O fim de semana de George Russell tinha sido, até então, tranquilo. Mas isso sem contar com uma mudança radical no comportamento do seu carro durante a qualificação. “Alteramos os ajustes logo antes da qualificação e o carro não parecia mais o mesmo que tivemos durante todo o fim de semana”, explica Russell. Uma mudança que imediatamente afetou sua sensação ao volante. Em suas primeiras voltas rápidas, o piloto da Mercedes se viu incomumente longe das primeiras posições. “Vocês viram minhas primeiras voltas na Q1? Eu estava na 7ª ou 8ª posição.”
Diante de um carro que se tornou instável, a equipe não teve outra escolha a não ser reagir com urgência. “Tivemos que fazer um ajuste radical no aerofólio dianteiro durante a qualificação para nos adaptarmos.” Uma decisão arriscada, tomada no meio da sessão, que acabou salvando o que se podia.
Pois no cockpit, Russell tinha claramente a sensação de que a sessão poderia virar em uma tempestade. “Eu não conseguia fazer as curvas. A traseira tendia a derrapar ao longo de todo o percurso.” Um comportamento inesperado após um fim de semana até então muito sólido.

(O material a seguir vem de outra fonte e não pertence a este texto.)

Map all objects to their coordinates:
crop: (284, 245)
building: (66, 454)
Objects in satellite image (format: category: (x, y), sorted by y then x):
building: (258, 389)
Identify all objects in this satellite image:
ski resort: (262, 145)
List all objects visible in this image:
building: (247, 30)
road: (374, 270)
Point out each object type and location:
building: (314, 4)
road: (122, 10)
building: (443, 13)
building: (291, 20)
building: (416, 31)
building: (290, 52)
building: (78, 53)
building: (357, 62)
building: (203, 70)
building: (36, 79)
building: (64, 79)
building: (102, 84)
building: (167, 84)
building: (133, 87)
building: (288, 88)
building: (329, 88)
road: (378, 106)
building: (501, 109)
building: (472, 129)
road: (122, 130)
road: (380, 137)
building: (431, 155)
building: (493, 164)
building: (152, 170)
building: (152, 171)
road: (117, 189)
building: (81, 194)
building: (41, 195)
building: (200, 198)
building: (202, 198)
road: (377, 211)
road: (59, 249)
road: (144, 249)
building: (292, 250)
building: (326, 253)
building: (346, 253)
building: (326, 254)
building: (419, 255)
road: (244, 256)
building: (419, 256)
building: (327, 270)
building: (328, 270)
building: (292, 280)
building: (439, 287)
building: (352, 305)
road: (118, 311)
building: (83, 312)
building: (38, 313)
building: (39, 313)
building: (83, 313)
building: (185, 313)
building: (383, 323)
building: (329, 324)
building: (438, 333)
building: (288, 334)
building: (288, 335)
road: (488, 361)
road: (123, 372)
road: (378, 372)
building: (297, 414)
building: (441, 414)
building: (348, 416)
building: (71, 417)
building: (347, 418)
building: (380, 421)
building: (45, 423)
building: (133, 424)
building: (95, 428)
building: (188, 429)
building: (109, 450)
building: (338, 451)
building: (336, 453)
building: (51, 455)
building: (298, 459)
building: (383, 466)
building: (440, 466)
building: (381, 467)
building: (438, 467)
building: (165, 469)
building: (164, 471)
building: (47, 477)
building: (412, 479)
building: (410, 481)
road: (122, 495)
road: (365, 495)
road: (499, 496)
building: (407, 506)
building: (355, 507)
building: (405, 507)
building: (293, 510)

Sorte de estar na primeira linha
Nesse contexto, o segundo lugar quase tem gosto de vitória. “Não sabemos se algo foi feito errado ou o que aconteceu, mas estou bastante satisfeito com o segundo lugar, pois depois da Q1 eu pensava: ‘Não sei muito bem onde vamos terminar'.”
Aliás, não é a primeira vez que Russell vive esse tipo de situação nesta temporada. “Nos últimos dois fins de semana, as coisas não deram certo na qualificação”, reconhece ele. Já na China, a pole position escapou-lhe em favor de seu vizinho de garagem.
Quanto à corrida, o britânico mantém a lucidez. “Não é o ideal. Me senti muito à vontade com o carro durante todo o fim de semana, mas na qualificação algo não estava certo. ” O objetivo agora é claro: entender. “Vamos ver esta noite, talvez tenhamos respostas. Talvez eu consiga adaptar meu estilo de pilotagem para compensar.” Uma coisa é certa: a Mercedes não teve “a sessão que gostaríamos”.
A concorrência se aproxima
Embora a Mercedes ainda ocupe as duas primeiras posições, Russell não se faz ilusões: a diferença está diminuindo aos poucos. “Para ser sincero, a qualificação foi muito acirrada entre a Ferrari e a McLaren durante toda a sessão.”
Uma pequena surpresa para o britânico, já que a terceira sessão de treinos livres havia dado a entender que as Flechas de Prata tinham uma ligeira vantagem. “Nós dois fizemos uma FP3 muito boa, achávamos que tínhamos um pouco de vantagem.” Mas, na hora da verdade, os rivais estavam lá. Resultado: embora a primeira linha continue garantida pela Mercedes, Russell sabe que a corrida promete ser de alta pressão. “Está claro que os outros estão se aproximando.” Um alerta que promete um Grande Prêmio muito mais disputado do que o previsto.